TEXTAUSZUG
****************************************
Nach Toreschluss - die Wochenendsatire Schwarze Löcher

Wuppertal · Neulich beobachtete ich, wie sich in der Bahnhofs-Mall am Döppersberg wildfremde Menschen in den Armen lagen und Freudentränen vergossen. Hinter ihnen erspähte ich den Grund dafür.

Blick in die Vorhalle des Hauptbahnhofs.

Foto: Wuppertaler Rundschau/Grünen

Drei Reihen mit 24 schwarzen Sitzgelegenheiten, auf denen erschöpfte Menschen jetzt einfach Platz nehmen können, statt sich auf den Boden schmeißen zu müssen. Das war nämlich der ursprüngliche Plan für die Mall, weil die Aufstellung von Bänken zunächst angeblich baurechtlich komplett undenkbar war.
****************************************
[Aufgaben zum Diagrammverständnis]
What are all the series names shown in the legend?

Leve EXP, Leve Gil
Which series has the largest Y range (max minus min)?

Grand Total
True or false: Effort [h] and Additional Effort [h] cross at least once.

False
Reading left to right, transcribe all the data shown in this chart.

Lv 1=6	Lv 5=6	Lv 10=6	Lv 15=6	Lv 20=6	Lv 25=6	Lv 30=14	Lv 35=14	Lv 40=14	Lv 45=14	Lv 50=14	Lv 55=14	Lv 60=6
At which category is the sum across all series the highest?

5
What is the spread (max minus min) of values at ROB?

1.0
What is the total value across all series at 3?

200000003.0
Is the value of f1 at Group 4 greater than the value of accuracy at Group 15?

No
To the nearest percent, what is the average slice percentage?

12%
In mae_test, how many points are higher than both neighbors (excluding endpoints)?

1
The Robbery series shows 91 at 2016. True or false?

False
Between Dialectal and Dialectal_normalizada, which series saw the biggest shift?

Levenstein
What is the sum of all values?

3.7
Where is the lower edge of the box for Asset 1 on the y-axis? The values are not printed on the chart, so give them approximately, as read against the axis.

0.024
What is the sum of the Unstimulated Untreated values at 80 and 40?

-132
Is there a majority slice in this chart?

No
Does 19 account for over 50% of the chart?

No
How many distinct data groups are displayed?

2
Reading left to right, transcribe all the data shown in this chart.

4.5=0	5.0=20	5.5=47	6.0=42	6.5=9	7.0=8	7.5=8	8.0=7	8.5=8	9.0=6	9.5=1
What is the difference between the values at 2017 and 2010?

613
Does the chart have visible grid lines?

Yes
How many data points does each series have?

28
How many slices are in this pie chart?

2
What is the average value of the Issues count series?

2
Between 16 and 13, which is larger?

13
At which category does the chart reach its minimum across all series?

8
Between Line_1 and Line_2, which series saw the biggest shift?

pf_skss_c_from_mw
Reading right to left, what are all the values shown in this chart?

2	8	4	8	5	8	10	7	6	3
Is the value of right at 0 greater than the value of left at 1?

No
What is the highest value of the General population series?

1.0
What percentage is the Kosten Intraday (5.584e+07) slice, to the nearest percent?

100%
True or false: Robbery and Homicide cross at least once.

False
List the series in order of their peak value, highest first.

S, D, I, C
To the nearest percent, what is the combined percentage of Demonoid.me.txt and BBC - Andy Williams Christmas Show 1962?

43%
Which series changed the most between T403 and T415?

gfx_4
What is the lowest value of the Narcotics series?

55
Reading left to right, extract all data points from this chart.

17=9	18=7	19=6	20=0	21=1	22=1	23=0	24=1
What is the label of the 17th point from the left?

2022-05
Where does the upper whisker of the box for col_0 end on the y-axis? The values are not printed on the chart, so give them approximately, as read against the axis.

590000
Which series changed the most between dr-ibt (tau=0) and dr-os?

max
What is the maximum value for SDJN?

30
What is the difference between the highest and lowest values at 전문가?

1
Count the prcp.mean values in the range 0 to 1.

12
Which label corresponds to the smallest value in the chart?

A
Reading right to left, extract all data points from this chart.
****************************************
AUFGABEN ZUM MATERIAL
1. Zähle, wie viele Zeilen der Liste die Zeichenfolge „have“ enthalten, wobei Groß- und Kleinschreibung zu beachten ist. Nenne nur die Zahl.
2. Führe die Satire über die neuen Sitzgelegenheiten in der Wuppertaler Bahnhofs-Mall im Anschluss an ihren letzten Satz weiter.

ERWARTETE ANTWORTEN
1. 2

2.
Das Gebäude ist zwar ungefähr so breit wie der Große Saal der Stadthalle und besteht überwiegend aus Ausgängen. Für die im Schnitt hier verkehrenden 20 Männekes braucht man aber trotzdem angeblich Fluchtwege in der Dimension eines amerikanischen Highways. Wahrscheinlich um für in Wuppertal nicht seltene Erdbeben, Vulkanausbrüche oder Tsunamis vorzusorgen. Die baurechtlichen Vorschriften haben sich aber offensichtlich irgendwie geändert, nachdem diverse Wuppertaler Politiker bei der Bahn „bitte, bitte“ machten und vorigen August die Zusage bekamen, dass doch Sitze installiert werden. Danach dauerte es nur noch acht Monate, bis man jetzt tatsächlich Platz nehmen kann, weil die Installation einer so komplexen und innovativen baulichen Anlage wie einer Bank mit vier Plätzen natürlich bedeutenden behördlichen Vorlauf erfordert.

Immerhin ist dieses Problem aber jetzt gelöst – im Gegensatz zu einem eigentlich noch wesentlich größeren: In Wuppertal gibt es weiterhin nur ganze zehn öffentliche Toiletten, nach deren Besuch man zudem überwiegend in psychologische Behandlung muss. Und in der Elberfelder City findet man überhaupt keine mehr. Das ist im Corona-Lockdown besonders tragisch, weil man jetzt nicht mal mehr zu P&C gehen und so tun kann, als wolle man was kaufen, obwohl man eigentlich nur auf die Kundentoilette möchte.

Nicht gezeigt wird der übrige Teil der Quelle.